Cluster Distance Performance Davies Bouldin fails on certain data sets
Hi,
The Davies Bouldin index calculation fails and returns infinite numbers. This happens if you have cluster centroids that are not assigned any values. This must happen, if your data set has less rows than your cluster model has centroids. But it also happens by chance that k-Means (strangely) delivers cluster centroids that are not used at all. (I would like that not to happen, too. Probably bad initialization.)
The reason is in Line 250 of CetroidBasedEvaluator:
// averaging by cluster sizes and sum over all
for (i = 0; i < numberOfClusters; i++) {
withinClusterDistance[i] /= clusterSizes[i];
}
clusterSizes is then 0, if no example has been assigned, causing the distance to become NaN. There is simply needed a check! Not dividing in this situation would be fine.
Greetings,
Sebastian
Comments
Hi @land,
shouldn't be the expected result for a cluster with no associated examples a missing value?
BR,
Martin
Dortmund, Germany
Hi Martin,
this is a performance measure and the situation is comparable with a classification, where one class is not used and your accuracy becomes infinity.

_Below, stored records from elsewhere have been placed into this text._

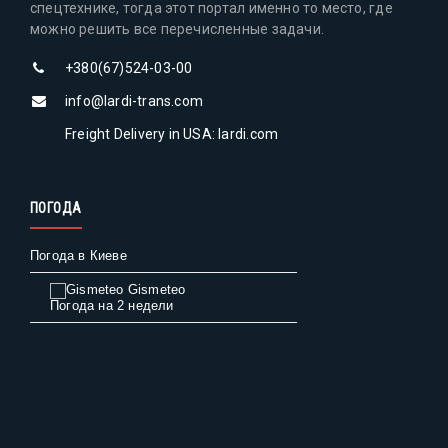
спецтехнике, тогда этот портал именно то место, где
можно решить все перечисленные задачи.
+380(67)524-03-00
info@lardi-trans.com
Freight Delivery in USA: lardi.com
ПОГОДА
Погода в Киеве
Gismeteo
Погода на 2 недели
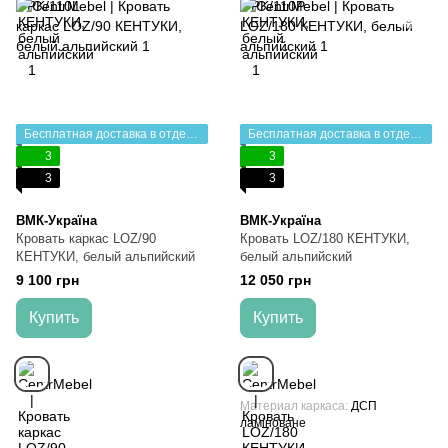
Бесплатная доставка в отделение НП
Бесплатная доставка в отделение НП
3
3
3
3
ВМК-Україна
ВМК-Україна
Кровать каркас LOZ/90
Кровать LOZ/180 КЕНТУКИ,
КЕНТУКИ, белый альпийский
белый альпийский
9 100 грн
12 050 грн
Купить
Купить
Материал каркаса
ДСП
ламіноване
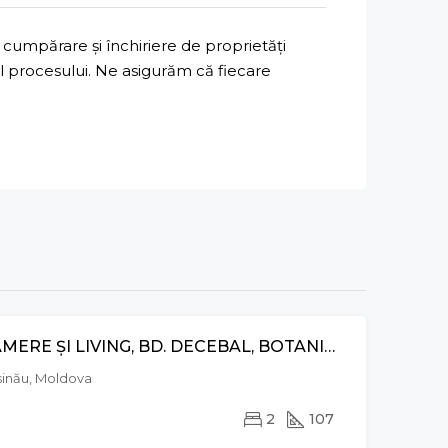
cumpărare și închiriere de proprietăți
ul procesului. Ne asigurăm că fiecare
APARTAMENT CU 2 CAMERE ȘI LIVING, BD. DECEBAL, BOTANICA
CHIRIE
EXCLUSIVE
șinău, Moldova
2
107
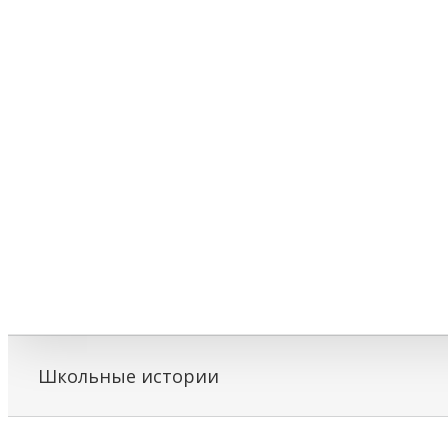
Школьные истории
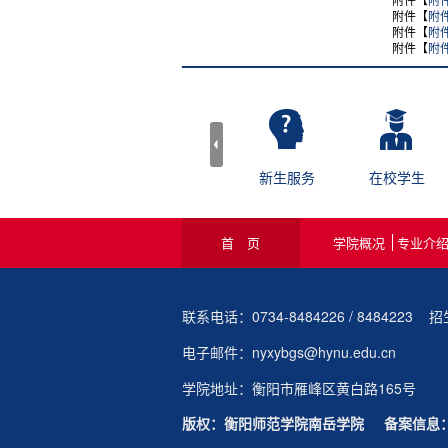
附件【
附
附件【
附
附件【
附
图书馆
网站管理
新生服务
在校学生
首 页
学院概况
专业介
联系电话：0734-8484226 / 8484223 招
电子邮件：nyxybgs@hynu.edu.cn
学院地址：衡阳市雁峰区黄白路165号
版权：衡阳师范学院南岳学院 备案信息： 湘I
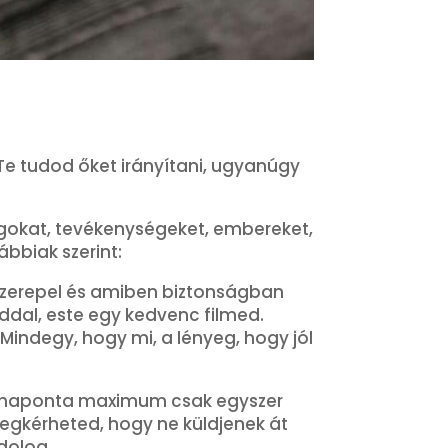
Te tudod őket irányítani, ugyanúgy
lgokat, tevékenységeket, embereket,
ábbiak szerint:
t szerepel és amiben biztonságban
ddal, este egy kedvenc filmed.
Mindegy, hogy mi, a lényeg, hogy jól
ha naponta maximum csak egyszer
megkérheted, hogy ne küldjenek át
 dolog.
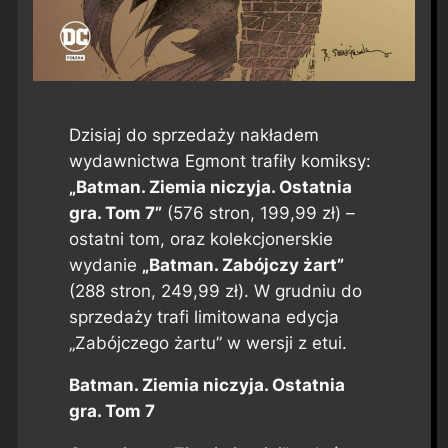
Dzisiaj do sprzedaży nakładem
wydawnictwa Egmont trafiły komiksy:
„Batman. Ziemia niczyja. Ostatnia
gra. Tom 7”
(576 stron, 199,99 zł) –
ostatni tom, oraz kolekcjonerskie
wydanie
„Batman. Zabójczy żart”
(288 stron, 249,99 zł). W grudniu do
sprzedaży trafi limitowana edycja
„Zabójczego żartu” w wersji z etui.
Batman. Ziemia niczyja. Ostatnia
gra. Tom 7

I would also argue, that the average intra cluster distance is rather 0 than missing, but one can debate that. However, the Davis Bouldin Index should still be calculatable.
So: No, this is just a plain bug, I'm pretty sure
Greetings,
Sebastian
Hi @land,
i think i disagree for the construction of a single DB value. I mean it's something like
where i denotes an example. This is simply not defined if cluster ins a null set. If a function value is not defined, that it should be coded as NaN.
Another story is, how do we average 10 DB values where one is a NaN. I think there we do something "odd". NaNs should be exlcuded in the averages. The only question is if you divide by 10 or 9.
Dortmund, Germany
Hi @mschmitz,
there's no Davies Bouldin per example. The examples of a cluster are only used for the intra cluster distance. The value per cluster, which is later averaged to the final Davies Bouldin, is computed as maximum over all combinations with other clusters of the ratio of the intra cluster distance, to the inter cluster distance.
Hence the problem is that an entire cluster is never used (meaning k-Means implementation has a problem with initialization). That causes the intra cluster distance to become NaN as it is 0/0. But then the max check fails. If a plain 0 intra cluster distance would be returned, the cluster would usualy not have an impact as it will unlikely being the max.
Hence it would be fine to not change the average at the end at all.
Greetings,
Sebastian
Hi,
so the problem is the distance to the other clusters. Still fishy. The other cluster does not really exist. Maybe one should just add the distance to the cluster center and not the distance to the points? I just fear that adding not counting (i.e adding a 0) is a strong bias to the measure.
BR,
Martin
Dortmund, Germany